I was in college, pursuing my passion for baking, when I started losing weight and experiencing frequent diarrhea and stomach pain. It was a tough time physically and emotionally, and I was treated for anxiety, depression, and anemia. After nine months of doctor visits and tests, a GI specialist diagnosed me with Crohn’s, a chronic, incurable inflammatory bowel disease (IBD).

I controlled my Crohn’s symptoms with an oral medication for a few years. I experienced nearly a year of sweet bliss when my disease went into remission during pregnancy. Then, when my daughter, Jude, was nine months old, stress caused by a bad car accident triggered more symptoms. 

Though my doctor recommended a biologic treatment to try to halt intestinal damage, my insurer insisted we prove failure on other drugs before I could try this more aggressive, more expensive medication. Insurers call this fail-first approach step therapy—I call it cruel. Over eight excruciating months, I tried and failed on steroids and had an allergic reaction to another medication before my insurer finally approved the biologic we’d requested.

Though I quickly felt much better with this new drug, I now needed surgery for bowel blockages caused by scar tissue that developed while my disease had been allowed to progress. I had 12 inches of intestine removed and discovered that my food had been passing through a hole the size of a straw. While no medication could have eliminated that scar tissue, getting the right medication sooner might have prevented the scarring and need for surgery at so young an age.

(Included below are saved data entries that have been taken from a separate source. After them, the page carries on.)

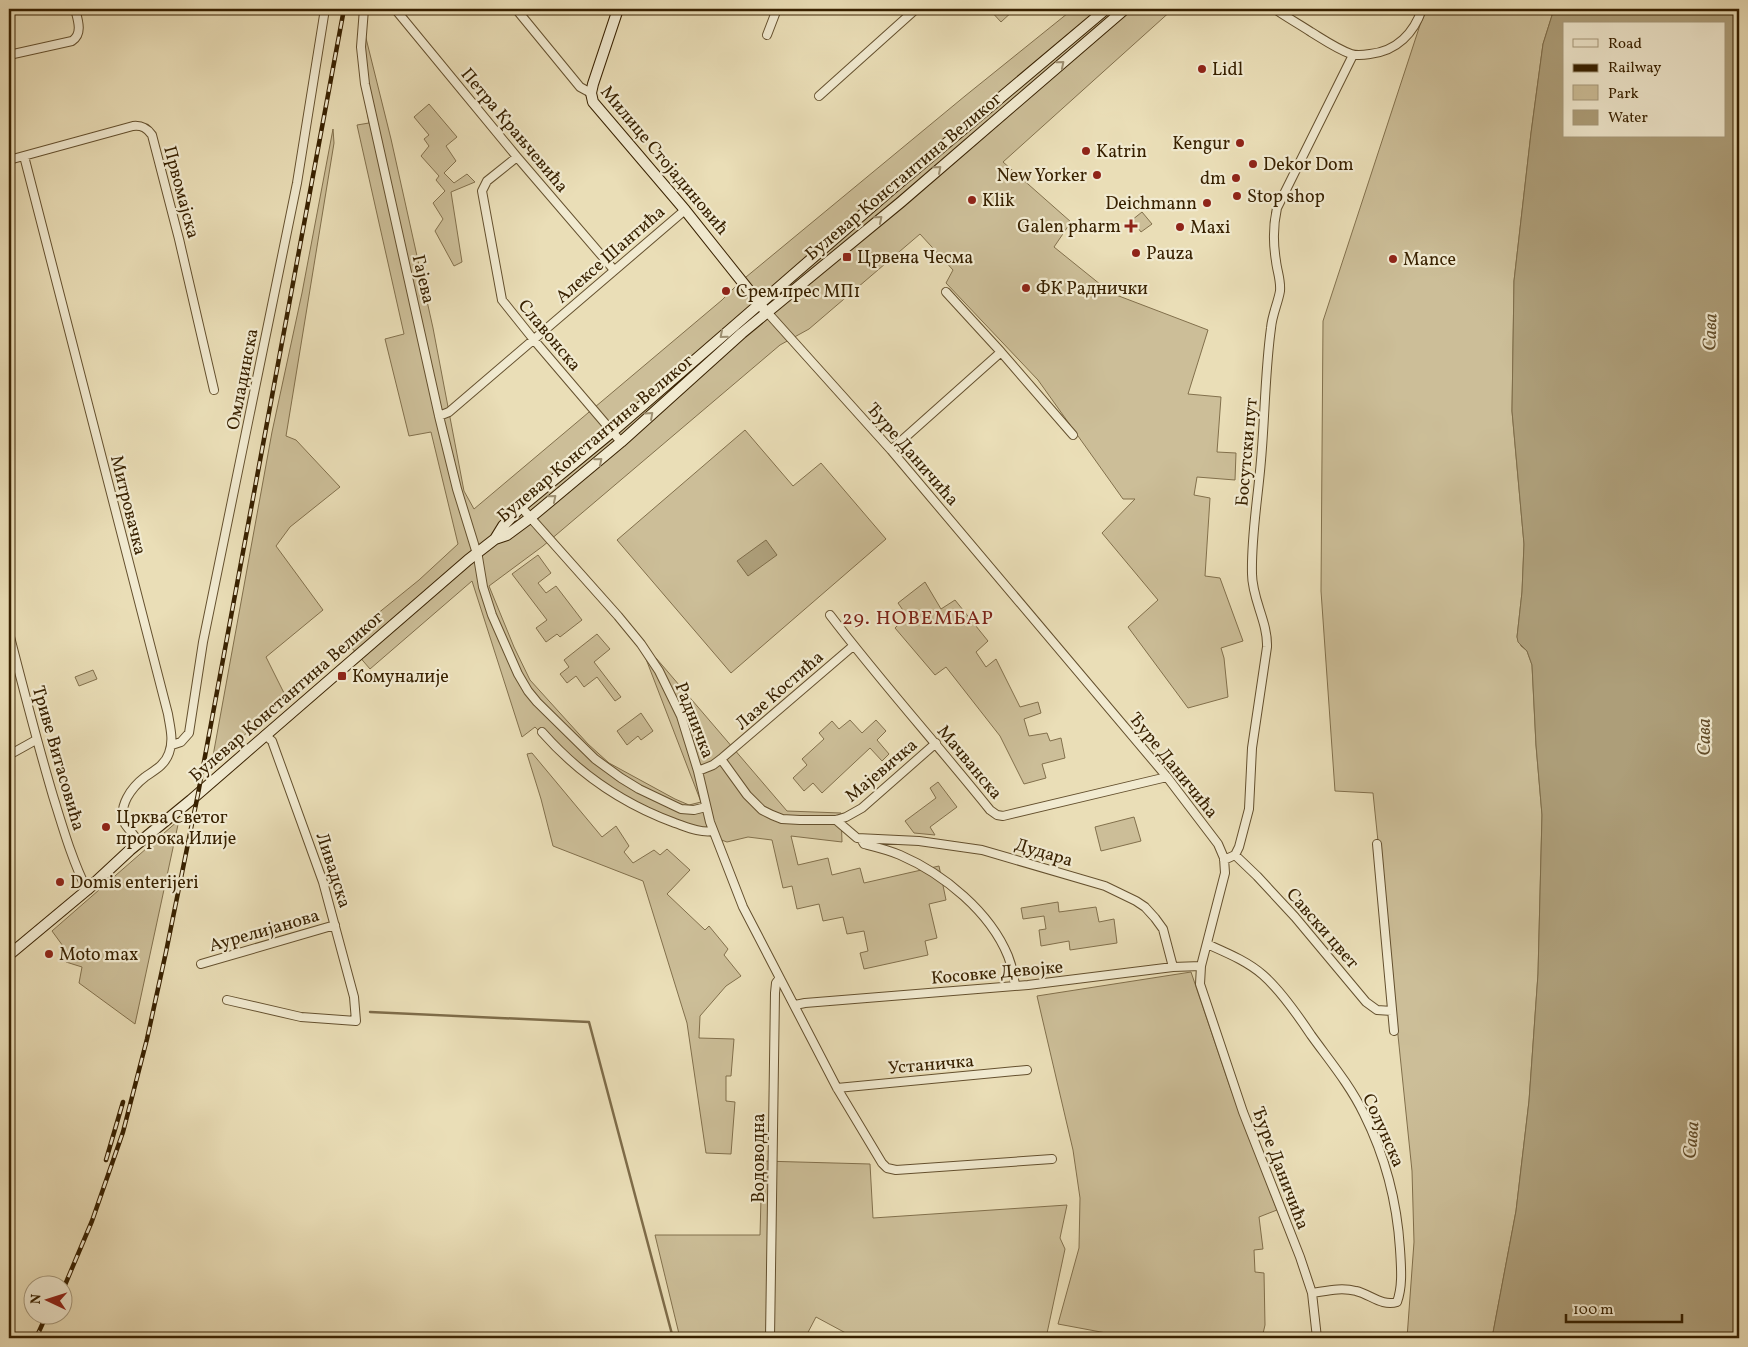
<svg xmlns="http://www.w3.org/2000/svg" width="1748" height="1347" font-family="Vollkorn,serif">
<rect width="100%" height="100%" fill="#eadeb7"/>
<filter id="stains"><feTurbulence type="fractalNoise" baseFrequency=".004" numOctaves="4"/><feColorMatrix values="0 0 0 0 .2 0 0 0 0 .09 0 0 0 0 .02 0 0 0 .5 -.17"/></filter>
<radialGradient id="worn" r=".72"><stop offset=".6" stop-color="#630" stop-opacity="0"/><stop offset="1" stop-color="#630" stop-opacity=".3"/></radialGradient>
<!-- green -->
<path fill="#ccbe98" stroke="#82704c" d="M 989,9 L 1015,9 L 1001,22 Z
M 1073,9 L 1173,9 L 1003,162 L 1071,222 L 1054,247 L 1111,293 L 1208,330 L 1188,394 L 1221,397 L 1217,452 L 1236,453 L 1235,480 L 1197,477 L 1194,495 L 1210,498 L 1205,576 L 1220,578 L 1243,641 L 1221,648 L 1224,658 L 1228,697 L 1188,708 L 1128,627 L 1158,600 L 1102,533 L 1135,499 L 1123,499 L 1038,380 L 946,283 L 953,270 L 920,234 L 809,329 L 780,345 L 543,546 L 489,586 L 514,647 L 530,680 L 588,744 L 609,763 L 675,799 L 689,805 L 701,802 L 646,659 L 656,658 L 787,811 L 841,813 L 842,842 L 791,836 L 798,865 L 828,858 L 832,875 L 860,868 L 864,883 L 939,866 L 946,900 L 929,904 L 937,938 L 925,941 L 928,955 L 864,969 L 860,953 L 868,951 L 864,931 L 847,934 L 843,917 L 823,921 L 819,904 L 797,909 L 792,886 L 783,888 L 772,840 L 748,837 L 727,842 L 674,823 L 631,805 L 562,755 L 535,727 L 522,737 L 472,581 L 370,669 L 345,640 L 419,580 L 458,544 L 431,432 L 409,436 L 385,339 L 404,334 L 357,125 L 369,123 L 359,58 L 360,14 L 391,139 L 433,328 L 464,491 L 474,509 L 722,300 L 740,282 L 965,96 Z
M 1427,9 L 1554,9 L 1543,44 L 1531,133 L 1514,281 L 1512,411 L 1524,544 L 1522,592 L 1517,637 L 1521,646 L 1527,651 L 1532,665 L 1536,745 L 1542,815 L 1538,974 L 1529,1101 L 1516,1211 L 1492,1338 L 1407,1338 L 1414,1242 L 1412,1171 L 1373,793 L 1335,791 L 1321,591 L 1323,321 L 1420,25 Z
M 429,104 L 457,137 L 446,146 L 456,161 L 444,173 L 454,183 L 467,174 L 475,182 L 451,192 L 462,262 L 454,266 L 435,231 L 443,219 L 433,203 L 445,191 L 436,180 L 439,176 L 421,156 L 429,146 L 424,139 L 429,135 L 414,117 Z
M 333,129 L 334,143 L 286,436 L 296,440 L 340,487 L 290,527 L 276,546 L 323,610 L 266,657 L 284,693 L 237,743 L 211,767 L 272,432 L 302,293 Z
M 1142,212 L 1152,224 L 1141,232 L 1132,220 Z
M 745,430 L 793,486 L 821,463 L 886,539 L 731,673 L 617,540 Z
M 538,555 L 551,573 L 538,583 L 546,593 L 556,586 L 582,620 L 560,637 L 557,634 L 546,642 L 536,628 L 547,620 L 512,574 Z
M 925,582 L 941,609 L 955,600 L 988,641 L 976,652 L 986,667 L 996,659 L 1020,707 L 1038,702 L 1041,713 L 1024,719 L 1029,736 L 1047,733 L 1050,741 L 1061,738 L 1065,758 L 1042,764 L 1046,778 L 1024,784 L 1000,736 L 946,667 L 935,675 L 895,628 L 907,616 L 898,603 Z
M 597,634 L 610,649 L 594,662 L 621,697 L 615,701 L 597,677 L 584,687 L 576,676 L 567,683 L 560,674 L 569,667 L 564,660 Z
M 93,670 L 97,679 L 79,686 L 75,677 Z
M 641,713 L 653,731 L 641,740 L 638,736 L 627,745 L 617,731 Z
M 850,720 L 862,733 L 876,720 L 886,731 L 877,740 L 889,754 L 882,761 L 870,748 L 822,793 L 813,783 L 804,791 L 793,778 L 807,765 L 802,759 L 824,739 L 819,733 L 832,721 L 839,729 Z
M 532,753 L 602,837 L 616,826 L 629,846 L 624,852 L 633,863 L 654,850 L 660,855 L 667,849 L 690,870 L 667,894 L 705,930 L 709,926 L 728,949 L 724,955 L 741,976 L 726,986 L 700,1016 L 699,1038 L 734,1039 L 731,1076 L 726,1076 L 726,1101 L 735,1102 L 731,1154 L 706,1153 L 687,1023 L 643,881 L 553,846 L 541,799 L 527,754 Z
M 938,782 L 957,807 L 930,827 L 935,835 L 914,833 L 905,821 L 936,798 L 930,788 Z
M 1134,817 L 1141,841 L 1101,851 L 1095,827 Z
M 179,820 L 135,1024 L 79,983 L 82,967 L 66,962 L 68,953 L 52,931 Z
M 1058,902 L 1059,912 L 1096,907 L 1099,922 L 1114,919 L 1117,943 L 1070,950 L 1069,941 L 1041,946 L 1039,930 L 1046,929 L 1044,916 L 1023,919 L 1021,908 Z
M 1191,972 L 1230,1087 L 1277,1210 L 1259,1217 L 1263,1249 L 1254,1250 L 1255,1272 L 1264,1273 L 1265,1325 L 1262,1338 L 1133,1338 L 1058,1324 L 1079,1248 L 1080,1198 L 1073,1150 L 1037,996 Z
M 762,1161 L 870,1164 L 873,1218 L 1067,1205 L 1060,1238 L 1065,1249 L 1046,1338 L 855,1338 L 816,1317 L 805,1338 L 680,1338 L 655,1235 L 760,1235 Z"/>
<!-- water -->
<path fill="#ad9e79" stroke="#7e6c49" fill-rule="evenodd" d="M 1554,9 L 1739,9 L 1739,1338 L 1492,1338 L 1516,1211 L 1529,1101 L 1538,974 L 1542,815 L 1536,745 L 1532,665 L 1527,651 L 1518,642 L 1517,637 L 1522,592 L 1524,544 L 1512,411 L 1514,281 L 1531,133 L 1543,44 ZM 1564,24 L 1724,24 L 1724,136 L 1564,136 Z
M 766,540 L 777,555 L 748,576 L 737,561 Z"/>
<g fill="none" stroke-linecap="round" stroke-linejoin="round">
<!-- stream -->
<path stroke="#7e6c49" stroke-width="2.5" d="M 370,1012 L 589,1022 L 673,1338"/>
<!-- street casing -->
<g stroke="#64502e" stroke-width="10">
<path id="street" d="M 364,9 L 361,47 L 365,84 L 439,416 L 457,489 L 478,557 L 483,587 L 492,615 L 518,674 L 528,691 L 537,702 L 595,759 L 621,778 L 639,789 L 681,809 L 694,810 L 706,807
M 395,9 L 517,157 L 614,270
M 516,9 L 580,87 L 591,93
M 1275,9 C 1286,17 1299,24 1311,32 C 1324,40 1337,49 1351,54 C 1357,56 1364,55 1370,54 C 1397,51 1414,33 1422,9
M 767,35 L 777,9
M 9,55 L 72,41 C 83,34 78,20 75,9
M 819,96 L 916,9
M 24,156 L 168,714 C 170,727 174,740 169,753 C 165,765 155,770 145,777 C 132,787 117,806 125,824 C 129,830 135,836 139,842
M 517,157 L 487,181 L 482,191 L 502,300 L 534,340 L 621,442
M 9,160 L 133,126 C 142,125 147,128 152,135 L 179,239 L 214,390
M 946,292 L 1001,352 L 1073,435
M 767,312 L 891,450 L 1167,777 L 1218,844 L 1224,858 L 1225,873 L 1201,966 L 1200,984 L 1243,1112 L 1300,1257 L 1312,1293 L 1317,1338
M 439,416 L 449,412 L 685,210
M 891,450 L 1001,352
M 521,507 L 618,616 L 641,644 L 659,671 L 681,716 L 698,771 L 710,822 L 743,907 L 837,1088 L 882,1163 L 887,1168 L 896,1170 L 1052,1159
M 830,615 C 881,682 937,744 990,810 L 997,815 L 1003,816 L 1167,777
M 9,633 C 23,687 37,742 53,796 C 63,828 72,860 87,890
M 542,732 C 579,774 623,804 675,823 C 687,827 700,833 713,831
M 172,745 L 181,742 L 189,733 L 203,642 L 297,183 L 325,9
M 9,755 L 36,740
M 721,759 L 747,795 L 762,810 L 772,815 L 782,819 L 800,820 L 836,820 L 846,817 L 862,808 L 936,743
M 698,771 L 713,765 L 721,759 L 853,646
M 836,820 L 857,838 L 919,841 L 982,850 L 1105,886 L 1136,901 L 1145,907 L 1155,918 L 1163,929 L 1173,967
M 861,839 L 864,844 C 876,847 889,850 900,855 C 944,874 990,912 1008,956 C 1012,966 1014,976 1015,986
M 1377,844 L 1394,1031
M 1235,855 L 1257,876 L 1295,917 L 1366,1002 L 1377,1010 L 1392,1011
M 1224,860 L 1235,855 L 1239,847 L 1249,809 L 1252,748 L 1267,647 C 1268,622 1252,599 1252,574 C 1251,536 1258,498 1261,460 C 1265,416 1265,371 1271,328 C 1272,315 1278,303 1280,291 C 1281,280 1277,271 1276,261 C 1273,243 1273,226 1277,208 L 1353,55
M 1207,944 C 1227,953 1247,961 1263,975 C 1279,989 1299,1017 1311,1035 C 1329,1060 1350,1085 1364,1114 C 1385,1156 1397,1202 1400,1249 C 1401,1266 1403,1286 1397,1302 C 1382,1307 1370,1294 1356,1291 C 1341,1287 1326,1291 1312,1293
M 201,964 L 335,925
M 227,1000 L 301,1017 L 356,1021 L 354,997 L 323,882 L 272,741 L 265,735
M 795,1005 L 805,1003 L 1028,985 L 1173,967 L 1201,966
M 837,1088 L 1027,1070
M 770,1338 L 775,993 L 776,983 L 779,979"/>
</g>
<!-- secondary casing -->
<g stroke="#382100" stroke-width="12">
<path id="secondary" d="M 618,9 L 593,84 L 591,93 L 593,102 L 685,210 L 763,308
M 495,539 L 503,526 L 521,507 L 612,432 L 892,189 L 1106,9
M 9,955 L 87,890 L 130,850 L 191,800 L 468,560 L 495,539 L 507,535 L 530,518 L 621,442 L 742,333 L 901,202 L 1125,9"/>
</g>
<!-- street -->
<use href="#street" stroke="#f1ead0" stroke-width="8"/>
<!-- secondary -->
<use href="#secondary" stroke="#f1ead0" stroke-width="10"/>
<!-- rail casing -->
<g stroke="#382100" stroke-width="4.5">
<path id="rail" d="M 106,1160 L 123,1102
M 62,1292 L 92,1221 L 123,1132 L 147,1039 L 166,952 L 198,794 L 344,9
M 36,1338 L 47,1314"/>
</g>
<!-- rail -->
<use href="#rail" stroke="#f1ead0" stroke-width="2.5" stroke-dasharray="8" stroke-linecap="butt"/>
</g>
<!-- one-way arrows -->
<defs><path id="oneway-chevron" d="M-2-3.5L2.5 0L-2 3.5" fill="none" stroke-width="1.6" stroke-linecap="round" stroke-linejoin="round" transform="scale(1.25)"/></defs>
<g stroke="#9e9072">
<use href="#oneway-chevron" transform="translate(1061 64) rotate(-40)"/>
<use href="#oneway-chevron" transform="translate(938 169) rotate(-41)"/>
<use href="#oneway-chevron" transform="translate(879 219) rotate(-40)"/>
<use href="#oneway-chevron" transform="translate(723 335) rotate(139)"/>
<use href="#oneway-chevron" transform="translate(650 415) rotate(-42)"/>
<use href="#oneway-chevron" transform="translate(599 461) rotate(-40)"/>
<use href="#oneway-chevron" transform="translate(553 498) rotate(-40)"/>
</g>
<!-- markers -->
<g fill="#8f2418" stroke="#f1ead0" stroke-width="2">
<circle cx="1202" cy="69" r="5"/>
<circle cx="1240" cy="143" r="5"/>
<circle cx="1086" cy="151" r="5"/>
<circle cx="1253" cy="164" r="5"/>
<circle cx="1097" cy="175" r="5"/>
<circle cx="1236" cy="178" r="5"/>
<circle cx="1237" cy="196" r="5"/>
<circle cx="972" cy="200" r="5"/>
<circle cx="1207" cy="203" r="5"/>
<path d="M1128.5 218.5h5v5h5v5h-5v5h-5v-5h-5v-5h5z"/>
<circle cx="1180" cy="227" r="5"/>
<circle cx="1136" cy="253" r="5"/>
<rect x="842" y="252" width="10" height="10" rx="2.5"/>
<circle cx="1393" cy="259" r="5"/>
<circle cx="1026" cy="288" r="5"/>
<circle cx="726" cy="291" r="5"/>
<rect x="337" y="671" width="10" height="10" rx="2.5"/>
<circle cx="106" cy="827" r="5"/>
<circle cx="60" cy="882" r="5"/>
<circle cx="49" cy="954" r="5"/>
</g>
<g text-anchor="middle" stroke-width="4.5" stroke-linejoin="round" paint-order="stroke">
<!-- poi labels -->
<g font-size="18" fill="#382100" stroke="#f1ead0" text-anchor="start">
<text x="1212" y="75">Lidl</text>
<text x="1230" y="149" text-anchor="end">Kengur</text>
<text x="1096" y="157">Katrin</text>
<text x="1263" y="170">Dekor Dom</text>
<text x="1087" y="181" text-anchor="end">New Yorker</text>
<text x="1226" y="184" text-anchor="end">dm</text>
<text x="1247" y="202">Stop shop</text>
<text x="982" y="206">Klik</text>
<text x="1197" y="209" text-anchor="end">Deichmann</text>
<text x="1121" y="232" text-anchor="end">Galen pharm</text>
<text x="1190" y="233">Maxi</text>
<text x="1146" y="259">Pauza</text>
<text x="857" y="263">Црвена Чесма</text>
<text x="1403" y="265">Mance</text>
<text x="1036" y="294">ФК Раднички</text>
<text x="736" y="297">Срем прес МП1</text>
<text x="352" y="682">Комуналије</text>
<text x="116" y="823">Црква Светог<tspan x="116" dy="21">пророка Илије</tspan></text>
<text x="70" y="888">Domis enterijeri</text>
<text x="59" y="960">Moto max</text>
</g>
<!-- street labels -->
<g font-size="18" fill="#382100" stroke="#f1ead0">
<text transform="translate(515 130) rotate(50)" y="6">Петра Крањчевића</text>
<text transform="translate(665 160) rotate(50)" y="6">Милице Стојадиновић</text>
<text transform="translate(903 176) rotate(-40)" y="6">Булевар Константина Великог</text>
<text transform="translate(182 192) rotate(75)" y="6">Првомајска</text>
<text transform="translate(610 254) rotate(-41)" y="6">Алексе Шантића</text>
<text transform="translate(424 279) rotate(77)" y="6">Гајева</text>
<text transform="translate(550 335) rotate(50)" y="6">Славонска</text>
<text transform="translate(242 379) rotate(-79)" y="6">Омладинска</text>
<text transform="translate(595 438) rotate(-40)" y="6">Булевар Константина Великог</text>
<text transform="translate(1246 452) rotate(-85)" y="6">Босутски пут</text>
<text transform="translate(913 454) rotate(49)" y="6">Ђуре Даничића</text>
<text transform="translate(129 505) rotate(76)" y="6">Митровачка</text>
<text transform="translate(779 690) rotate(-41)" y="6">Лазе Костића</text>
<text transform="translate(286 696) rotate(-41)" y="6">Булевар Константина Великог</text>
<text transform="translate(695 720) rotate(69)" y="6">Радничка</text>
<text transform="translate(59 758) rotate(74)" y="6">Триве Витасовића</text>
<text transform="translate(970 762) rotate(50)" y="6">Мачванска</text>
<text transform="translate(1174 765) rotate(51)" y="6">Ђуре Даничића</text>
<text transform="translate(881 770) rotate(-40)" y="6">Мајевичка</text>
<text transform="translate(1044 852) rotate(17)" y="6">Дудара</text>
<text transform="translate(334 870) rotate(72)" y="6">Ливадска</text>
<text transform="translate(1323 928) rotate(49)" y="6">Савски цвет</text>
<text transform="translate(264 930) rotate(-16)" y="6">Аурелијанова</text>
<text transform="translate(997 972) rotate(-5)" y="6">Косовке Девојке</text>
<text transform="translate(931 1064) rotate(-5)" y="6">Устаничка</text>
<text transform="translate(1384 1130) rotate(66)" y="6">Солунска</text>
<text transform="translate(758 1158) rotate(-90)" y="6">Водоводна</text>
<text transform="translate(1281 1168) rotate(69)" y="6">Ђуре Даничића</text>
</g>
<!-- water labels -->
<g font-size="19" font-style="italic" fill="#614d2a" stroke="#f1ead0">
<text transform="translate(1709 332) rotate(-88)" y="7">Сава</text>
<text transform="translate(1703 737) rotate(-90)" y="7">Сава</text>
<text transform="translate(1690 1140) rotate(-85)" y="7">Сава</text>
</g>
<!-- quarter labels -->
<g font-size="20" letter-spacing="1" fill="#7a1f14" stroke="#f1ead0">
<text x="918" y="624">29. НОВЕМБАР</text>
</g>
</g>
<!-- margin -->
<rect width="1748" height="1347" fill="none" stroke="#eadeb7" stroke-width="30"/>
<rect x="10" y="10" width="1728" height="1327" fill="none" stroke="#382100" stroke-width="2.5"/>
<rect x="15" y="15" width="1718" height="1317" fill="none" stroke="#382100"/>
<!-- legend -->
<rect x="1563" y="22" width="162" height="115" fill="#f1ead0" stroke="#a79a7d"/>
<rect x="1573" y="39" width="25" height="8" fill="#f1ead0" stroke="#a79a7d"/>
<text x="1608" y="48" font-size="15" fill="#382100">Road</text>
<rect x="1573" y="64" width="25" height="8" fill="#382100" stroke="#a79a7d"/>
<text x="1608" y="72" font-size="15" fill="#382100">Railway</text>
<rect x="1573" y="85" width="25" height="15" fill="#ccbe98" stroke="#a79a7d"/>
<text x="1608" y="98" font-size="15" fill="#382100">Park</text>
<rect x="1573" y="110" width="25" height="15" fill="#ad9e79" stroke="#a79a7d"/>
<text x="1608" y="122" font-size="15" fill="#382100">Water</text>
<!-- north arrow -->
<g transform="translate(48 1300) rotate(274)"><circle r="24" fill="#f1ead0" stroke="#a79a7d"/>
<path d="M0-4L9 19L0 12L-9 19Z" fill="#8f2418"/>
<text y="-8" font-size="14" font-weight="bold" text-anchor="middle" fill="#382100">N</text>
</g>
<!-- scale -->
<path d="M1566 1314v8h116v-8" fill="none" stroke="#382100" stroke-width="2.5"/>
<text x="1573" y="1314" font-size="15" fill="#382100" stroke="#f1ead0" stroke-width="4" paint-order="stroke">100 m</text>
<rect width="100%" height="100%" filter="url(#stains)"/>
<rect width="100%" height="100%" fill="url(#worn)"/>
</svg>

Today, I find tremendous joy in my family. And while I had to give up baking full time because the stress of being on my feet all day triggered symptoms, I’m still an avid and competitive baker. My life is good, but it’s frustrating knowing step therapy made my journey harder than it needed to be. That’s why I am advocating alongside the Crohn’s & Colitis Foundation as they call on Pennsylvania and federal legislators to pass step therapy reform, so all patients with private insurance have access to an expedient and medically reasonable appeals process.